TEXTE FOURNI:
-*-

B.       Si le délit d’atteinte par un moyen illégal ne peut être invoqué, les appelants peuvent‑ils être tenus responsables sur un autre fondement?

[98]                          Comme j’ai tranché la question de la responsabilité quant au délit d’atteinte par un moyen illégal, je dois aborder la dernière question : les intimées ont‑elles établi que les appelants avaient engagé leur responsabilité pour avoir manqué à une obligation fiduciaire, et la Cour est‑elle saisie régulièrement de cette question?

[99]                          À mon avis, il faut répondre par l’affirmative aux deux membres de la question.  Alan Schelew était administrateur des deux sociétés intimées.  La preuve indique clairement qu’il a manqué à l’égard des deux sociétés à l’obligation fiduciaire lui imposant d’agir de bonne foi dans leur intérêt, et la question a été débattue devant notre Cour.

[100]                      Comme la Cour d’appel l’a signalé, les intimées n’ont pas invoqué le manquement à l’obligation fiduciaire dans leur déclaration (par. 10).  On peut toutefois dire la même chose de toutes les autres causes d’action.  Leur déclaration était purement factuelle et n’exposait pas le fondement juridique de la réparation demandée.  Cependant, les manquements reprochés à l’obligation fiduciaire étaient clairement en litige lors de l’instruction, comme en font foi les mémoires des intimées préalable et postérieur au procès. 

[101]                      Contrairement à la Cour d’appel, le juge de première instance a formulé de nombreuses conclusions claires et précises concernant les manquements d’Alan Schelew à l’obligation fiduciaire à laquelle il était astreint à l’égard des sociétés intimées en tant qu’administrateur de celles‑ci, notamment :

                                 en tentant de recourir à l’arbitrage, il avait agi à l’encontre de ses obligations d’administrateur de Bram et de Jamb (par. 233‑234);

                                 la défense invoquée par les appelants, longtemps après l’expiration du délai juridique, reposant sur l’enregistrement contre l’immeuble d’un [traduction] « avis d’un droit de premier refus », était une tactique dépourvue de fondement en droit et « manifestement contraire [aux] obligations fiduciaires [d’Alan Schelew] en tant qu’administrateur de Jamb et de Bram » (par. 243 et 247‑248);

                                 le dépôt d’un [traduction] « deuxième grèvement » contre l’immeuble, à savoir un certificat d’affaire en instance, se rapportant au processus d’arbitrage « bidon » était une autre « mesure illégitime et injustifiée » constituant un manquement supplémentaire à l’obligation fiduciaire d’Alan Schelew envers Bram et Jamb (par. 254);

                                 le fait qu’Alan Schelew ait empêché l’accès d’un acheteur potentiel à l’immeuble contrevenait à son obligation fiduciaire envers Bram et Jamb (par. 262-265);

                                 [traduction] « Alan [Schelew] [. . .] était prêt à faire tout ce qu’il fallait pour empêcher l’acquisition du 99 Joyce par quelqu’un d’autre que lui » et il « était résolu à ne pas laisser son obligation fiduciaire à titre d’administrateur de Bram et de Jamb contrecarrer son plan » (par. 270‑271).

-*-

ÉNONCÉ 1:
Renvoyez à l'identique la partie des entrées qui commence à la ligne contenant « The image size » et se termine à la ligne contenant « Locate an element », ces deux lignes comprises.
Les entrées qui suivent n'ont aucun rapport avec le texte fourni.

DONNÉES DISPONIBLES:
-*-

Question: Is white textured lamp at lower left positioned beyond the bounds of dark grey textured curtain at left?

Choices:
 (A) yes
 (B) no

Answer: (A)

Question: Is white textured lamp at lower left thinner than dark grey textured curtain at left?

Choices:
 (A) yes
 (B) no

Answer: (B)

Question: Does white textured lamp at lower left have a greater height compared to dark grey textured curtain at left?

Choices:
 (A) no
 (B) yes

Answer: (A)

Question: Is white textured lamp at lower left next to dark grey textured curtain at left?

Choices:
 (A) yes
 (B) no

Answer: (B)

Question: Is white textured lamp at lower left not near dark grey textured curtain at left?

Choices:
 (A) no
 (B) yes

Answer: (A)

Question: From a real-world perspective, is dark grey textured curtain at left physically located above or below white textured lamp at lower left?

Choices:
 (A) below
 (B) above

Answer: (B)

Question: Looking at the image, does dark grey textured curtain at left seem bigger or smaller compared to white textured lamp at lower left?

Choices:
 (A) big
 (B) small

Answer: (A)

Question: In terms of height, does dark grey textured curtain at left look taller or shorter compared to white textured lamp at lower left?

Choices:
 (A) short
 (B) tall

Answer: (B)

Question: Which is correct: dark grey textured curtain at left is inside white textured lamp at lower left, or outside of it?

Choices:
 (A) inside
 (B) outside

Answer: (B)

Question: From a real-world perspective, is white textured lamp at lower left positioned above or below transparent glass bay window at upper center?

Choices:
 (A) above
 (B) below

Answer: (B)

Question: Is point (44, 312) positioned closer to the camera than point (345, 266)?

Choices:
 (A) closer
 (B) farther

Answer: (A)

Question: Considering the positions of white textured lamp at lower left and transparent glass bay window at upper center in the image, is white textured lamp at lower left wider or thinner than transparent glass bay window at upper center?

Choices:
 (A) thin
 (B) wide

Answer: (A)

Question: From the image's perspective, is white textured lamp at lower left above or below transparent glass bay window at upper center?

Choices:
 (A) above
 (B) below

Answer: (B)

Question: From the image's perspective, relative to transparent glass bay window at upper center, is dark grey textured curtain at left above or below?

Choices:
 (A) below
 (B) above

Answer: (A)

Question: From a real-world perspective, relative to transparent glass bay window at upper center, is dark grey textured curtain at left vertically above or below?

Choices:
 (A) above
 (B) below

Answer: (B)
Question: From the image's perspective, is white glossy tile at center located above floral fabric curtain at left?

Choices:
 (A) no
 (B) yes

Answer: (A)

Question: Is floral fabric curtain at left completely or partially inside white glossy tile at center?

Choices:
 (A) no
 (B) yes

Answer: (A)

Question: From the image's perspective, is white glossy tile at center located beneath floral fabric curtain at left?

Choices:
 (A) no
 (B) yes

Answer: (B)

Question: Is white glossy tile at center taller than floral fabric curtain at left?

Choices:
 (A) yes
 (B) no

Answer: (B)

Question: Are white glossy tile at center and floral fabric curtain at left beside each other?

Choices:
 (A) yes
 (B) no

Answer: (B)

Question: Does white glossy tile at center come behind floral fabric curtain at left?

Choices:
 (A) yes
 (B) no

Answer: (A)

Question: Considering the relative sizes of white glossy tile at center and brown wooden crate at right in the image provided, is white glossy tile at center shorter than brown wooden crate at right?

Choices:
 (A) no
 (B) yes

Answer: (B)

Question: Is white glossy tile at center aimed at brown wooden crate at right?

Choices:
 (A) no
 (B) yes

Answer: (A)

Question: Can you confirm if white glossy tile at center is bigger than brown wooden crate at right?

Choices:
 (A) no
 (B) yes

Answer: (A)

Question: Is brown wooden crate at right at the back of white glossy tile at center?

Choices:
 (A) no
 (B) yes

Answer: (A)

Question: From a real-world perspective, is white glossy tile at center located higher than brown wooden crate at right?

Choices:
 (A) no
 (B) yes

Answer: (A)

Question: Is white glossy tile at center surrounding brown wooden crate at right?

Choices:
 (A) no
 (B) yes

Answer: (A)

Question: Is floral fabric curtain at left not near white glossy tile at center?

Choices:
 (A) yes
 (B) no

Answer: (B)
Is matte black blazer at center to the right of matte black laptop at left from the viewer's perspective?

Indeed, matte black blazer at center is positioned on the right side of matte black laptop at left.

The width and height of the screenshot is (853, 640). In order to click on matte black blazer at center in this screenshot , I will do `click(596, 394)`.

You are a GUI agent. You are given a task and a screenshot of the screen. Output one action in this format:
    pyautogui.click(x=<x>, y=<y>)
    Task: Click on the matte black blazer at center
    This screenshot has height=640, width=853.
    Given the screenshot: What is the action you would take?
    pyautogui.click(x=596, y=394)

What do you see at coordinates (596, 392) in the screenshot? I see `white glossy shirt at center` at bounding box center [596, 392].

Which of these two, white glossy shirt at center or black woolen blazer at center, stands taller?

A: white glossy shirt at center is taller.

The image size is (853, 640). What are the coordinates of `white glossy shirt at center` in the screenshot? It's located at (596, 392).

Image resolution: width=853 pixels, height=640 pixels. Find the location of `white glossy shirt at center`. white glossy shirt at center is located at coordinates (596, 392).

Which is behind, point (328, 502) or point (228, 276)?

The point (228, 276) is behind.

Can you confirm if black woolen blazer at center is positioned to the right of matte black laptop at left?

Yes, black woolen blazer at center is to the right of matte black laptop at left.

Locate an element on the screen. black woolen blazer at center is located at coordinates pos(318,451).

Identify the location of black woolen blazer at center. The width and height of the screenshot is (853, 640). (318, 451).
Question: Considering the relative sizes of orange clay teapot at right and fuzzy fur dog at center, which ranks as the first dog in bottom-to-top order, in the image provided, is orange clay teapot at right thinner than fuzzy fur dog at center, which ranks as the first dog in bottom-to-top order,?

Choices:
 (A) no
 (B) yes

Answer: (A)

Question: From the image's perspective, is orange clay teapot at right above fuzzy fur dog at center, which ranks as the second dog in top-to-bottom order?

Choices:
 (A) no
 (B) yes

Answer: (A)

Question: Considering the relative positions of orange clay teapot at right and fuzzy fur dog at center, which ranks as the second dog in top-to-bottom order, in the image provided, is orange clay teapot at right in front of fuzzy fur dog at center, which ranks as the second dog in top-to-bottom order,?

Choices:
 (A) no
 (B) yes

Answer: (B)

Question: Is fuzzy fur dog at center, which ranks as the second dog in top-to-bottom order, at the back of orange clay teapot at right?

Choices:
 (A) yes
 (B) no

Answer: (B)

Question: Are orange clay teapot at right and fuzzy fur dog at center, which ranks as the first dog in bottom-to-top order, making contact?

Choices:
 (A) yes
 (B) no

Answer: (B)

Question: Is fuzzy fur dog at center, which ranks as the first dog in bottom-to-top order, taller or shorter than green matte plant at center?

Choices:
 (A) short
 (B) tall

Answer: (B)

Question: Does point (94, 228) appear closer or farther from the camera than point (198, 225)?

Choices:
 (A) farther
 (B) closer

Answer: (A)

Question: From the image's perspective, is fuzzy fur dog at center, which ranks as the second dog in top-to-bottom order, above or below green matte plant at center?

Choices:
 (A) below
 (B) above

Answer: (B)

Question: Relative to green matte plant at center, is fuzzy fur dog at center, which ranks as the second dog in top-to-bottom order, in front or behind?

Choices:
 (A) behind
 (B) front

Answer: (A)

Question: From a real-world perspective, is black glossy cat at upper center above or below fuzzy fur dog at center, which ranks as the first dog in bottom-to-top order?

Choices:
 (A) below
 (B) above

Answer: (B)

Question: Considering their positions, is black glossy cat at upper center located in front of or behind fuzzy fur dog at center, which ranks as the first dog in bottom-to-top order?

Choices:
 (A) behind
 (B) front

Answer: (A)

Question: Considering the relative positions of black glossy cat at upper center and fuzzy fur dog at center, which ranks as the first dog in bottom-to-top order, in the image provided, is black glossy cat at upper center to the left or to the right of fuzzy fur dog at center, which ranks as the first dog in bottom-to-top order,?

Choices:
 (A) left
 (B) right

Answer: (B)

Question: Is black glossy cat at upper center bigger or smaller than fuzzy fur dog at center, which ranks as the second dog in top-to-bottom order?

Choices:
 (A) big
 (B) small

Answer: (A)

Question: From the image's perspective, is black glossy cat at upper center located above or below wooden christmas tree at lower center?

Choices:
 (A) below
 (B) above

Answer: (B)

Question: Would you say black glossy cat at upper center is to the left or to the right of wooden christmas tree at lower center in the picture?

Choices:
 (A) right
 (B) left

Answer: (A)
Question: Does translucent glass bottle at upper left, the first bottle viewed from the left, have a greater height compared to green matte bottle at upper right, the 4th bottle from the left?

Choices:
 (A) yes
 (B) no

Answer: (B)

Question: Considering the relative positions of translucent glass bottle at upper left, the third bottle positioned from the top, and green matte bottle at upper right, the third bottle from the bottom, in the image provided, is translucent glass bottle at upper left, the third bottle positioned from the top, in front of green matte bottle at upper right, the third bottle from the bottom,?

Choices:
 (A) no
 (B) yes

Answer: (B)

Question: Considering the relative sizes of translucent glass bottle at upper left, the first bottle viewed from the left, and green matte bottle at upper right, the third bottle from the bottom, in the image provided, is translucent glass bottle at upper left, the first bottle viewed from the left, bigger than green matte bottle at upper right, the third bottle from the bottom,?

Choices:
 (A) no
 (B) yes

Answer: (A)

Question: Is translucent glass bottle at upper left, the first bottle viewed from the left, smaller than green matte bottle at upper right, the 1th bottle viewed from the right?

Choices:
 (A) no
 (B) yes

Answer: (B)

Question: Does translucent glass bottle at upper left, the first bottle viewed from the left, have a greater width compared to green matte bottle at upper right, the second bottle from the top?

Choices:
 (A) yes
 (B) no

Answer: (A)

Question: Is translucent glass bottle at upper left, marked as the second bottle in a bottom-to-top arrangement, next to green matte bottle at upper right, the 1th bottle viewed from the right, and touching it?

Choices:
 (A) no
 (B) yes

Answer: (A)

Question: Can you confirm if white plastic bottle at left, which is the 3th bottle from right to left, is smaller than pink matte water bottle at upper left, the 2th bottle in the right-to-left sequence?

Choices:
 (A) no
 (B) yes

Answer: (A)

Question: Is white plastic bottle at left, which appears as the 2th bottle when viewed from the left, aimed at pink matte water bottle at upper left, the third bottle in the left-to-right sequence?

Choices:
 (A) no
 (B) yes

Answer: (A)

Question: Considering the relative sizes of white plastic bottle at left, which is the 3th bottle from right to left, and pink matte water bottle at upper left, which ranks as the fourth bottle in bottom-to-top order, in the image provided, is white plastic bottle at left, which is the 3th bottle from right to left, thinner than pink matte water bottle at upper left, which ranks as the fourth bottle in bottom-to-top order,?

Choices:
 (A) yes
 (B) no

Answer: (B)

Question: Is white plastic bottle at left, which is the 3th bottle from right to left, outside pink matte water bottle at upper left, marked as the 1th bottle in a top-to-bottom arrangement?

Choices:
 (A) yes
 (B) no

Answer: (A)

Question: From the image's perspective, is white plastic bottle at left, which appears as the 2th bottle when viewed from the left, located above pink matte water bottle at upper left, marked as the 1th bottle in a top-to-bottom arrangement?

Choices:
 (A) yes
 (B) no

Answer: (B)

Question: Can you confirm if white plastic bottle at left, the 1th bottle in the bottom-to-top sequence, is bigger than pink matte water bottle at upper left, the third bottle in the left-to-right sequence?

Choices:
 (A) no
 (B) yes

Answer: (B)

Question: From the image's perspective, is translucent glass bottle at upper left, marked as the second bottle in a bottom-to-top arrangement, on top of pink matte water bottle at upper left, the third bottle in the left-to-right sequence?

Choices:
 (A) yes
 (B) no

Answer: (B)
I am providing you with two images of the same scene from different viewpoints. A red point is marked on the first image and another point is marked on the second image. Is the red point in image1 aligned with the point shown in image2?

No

-*-

ÉNONCÉ 2:
Traduisez en anglais la phrase suivante du texte fourni : « Leur déclaration était purement factuelle et n'exposait pas le fondement juridique de la réparation demandée. »

SOLUTION RÉDIGÉE 1:
The image size is (853, 640). What are the coordinates of `white glossy shirt at center` in the screenshot? It's located at (596, 392).

Image resolution: width=853 pixels, height=640 pixels. Find the location of `white glossy shirt at center`. white glossy shirt at center is located at coordinates (596, 392).

Which is behind, point (328, 502) or point (228, 276)?

The point (228, 276) is behind.

Can you confirm if black woolen blazer at center is positioned to the right of matte black laptop at left?

Yes, black woolen blazer at center is to the right of matte black laptop at left.

Locate an element on the screen. black woolen blazer at center is located at coordinates pos(318,451).

SOLUTION RÉDIGÉE 2:
Their statement of claim was purely factual and did not set out the legal basis for the relief sought.